U.S. Transportation Secretary Elaine L. Chao Formally Announces More Than $39 Million for Improvement & Expansion of Two Texas Ports
New grants will provide critical infrastructure support
HOUSTON – U.S. Secretary of Transportation Elaine L. Chao today joined Port Houston officials at Port Houston to formally award more than $39 million in grant funding from the U.S. Department of Transportation’s Maritime Administration (MARAD) to two Texas ports. This funding comes by way of nearly $280 million in discretionary grant funding awarded under the Department’s Port Infrastructure Development Program, which aims to improve port facilities at or near coastal seaports across America.
“Ports are gateways to the world and port infrastructure investments will improve the regional economy, increase productivity and economic competitiveness, and create more jobs,” said U.S. Transportation Secretary Elaine L. Chao.
Port Houston will receive more than $21.8 million to develop 1,000 linear feet of green space site into a wharf at the Bayport Terminal at Port Houston. This development includes installation of crane rail to facilitate the ability of existing cranes to operate on the newly developed wharf space. This project will enable the terminal to handle 2.4 million Twenty-Foot Equivalent Unit (TEU) container ships annually.

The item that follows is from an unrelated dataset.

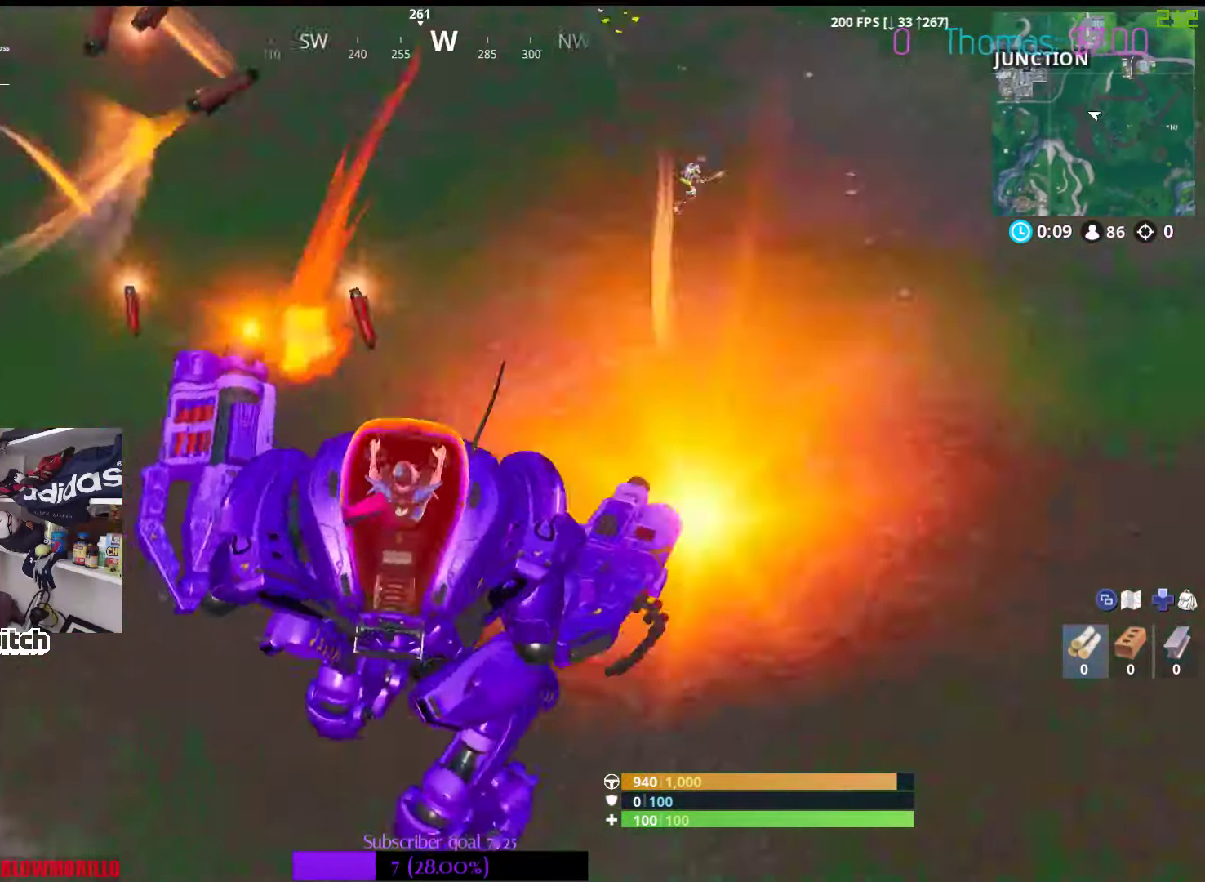
{"buttons": [], "left_stick": "down-left", "right_stick": "center", "events": [[66, "left_stick", "down-right"], [66, "right_stick", "center"], [133, "left_stick", "down"], [200, "right_stick", "left"], [350, "left_stick", "down-left"], [416, "R2", "up"], [416, "right_stick", "center"]]}
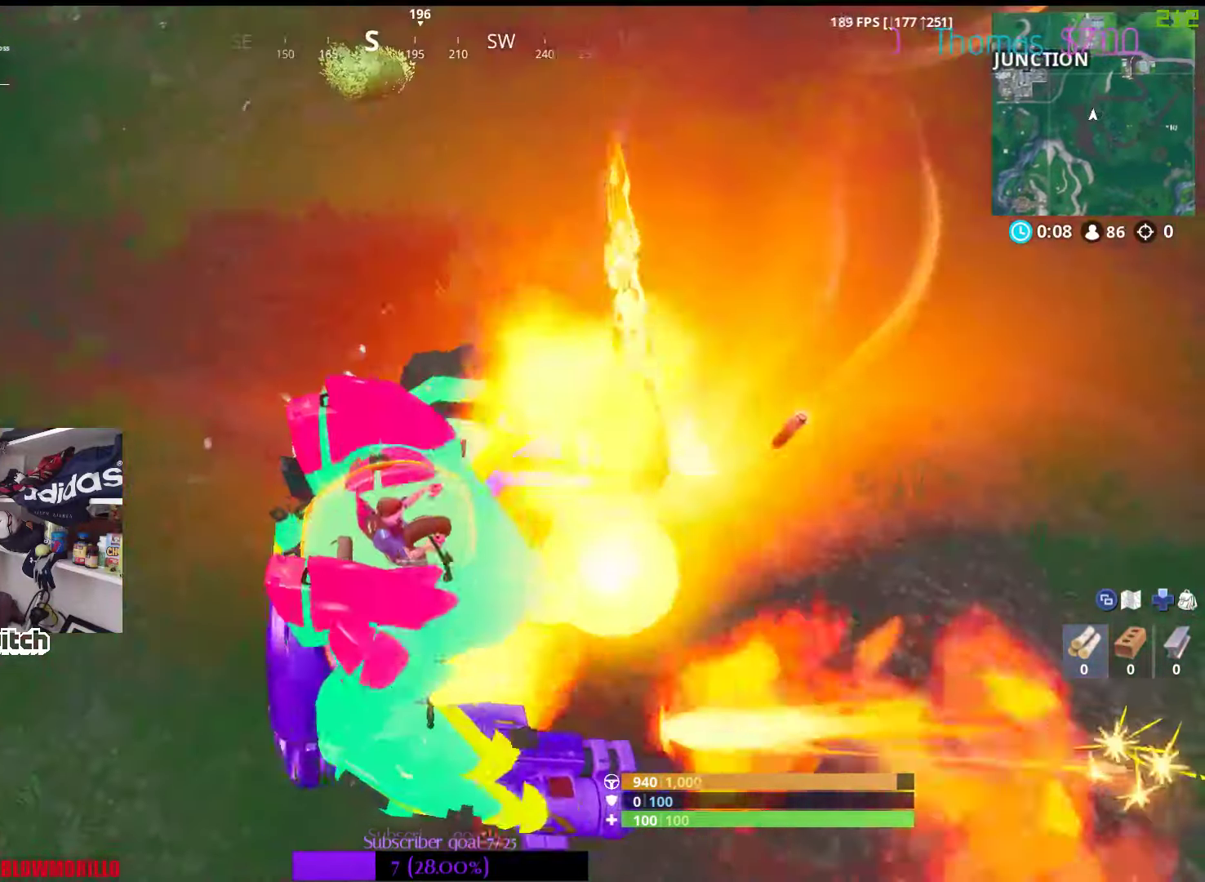
{"buttons": [], "left_stick": "down-left", "right_stick": "center", "events": [[16, "R2", "down"], [166, "R2", "up"]]}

The Port of Corpus Christi will receive $17.6 million to fund Phase 1 of their plan to refurbish docks at the Avery Point terminal that is used by a number of the port’s customers to transload petroleum products. The project will double the capacity of Oil Dock 3, enabling the port to meet the growing demand for berth space to support exports of refined petroleum products. This project is located in an Opportunity Zone.
The Port Infrastructure Development Program supports efforts by ports and industry stakeholders to improve facility and freight infrastructure to ensure our nation’s freight transportation needs, present and future, are met. The program provides capital financing and project management assistance to improve port capacity and efficiency. Of the 15 projects that were awarded grants nationwide, six are located in Opportunity Zones, which were created to revitalize economically distressed communities using private investments.
“We are very excited to have the opportunity to work more directly with America’s ports to enhance their facilities,” said Maritime Administrator Mark H. Buzby. “The grants awarded will ensure that these facilities are operating at their highest, most productive capacities.”
The United States relies heavily on its maritime services and infrastructure. Our ports are an unsung economic boon, directly and indirectly providing countless jobs for Americans. Improving these facilities benefits the American economy and increases the capacity and efficiency of our transportation and supply network nationwide.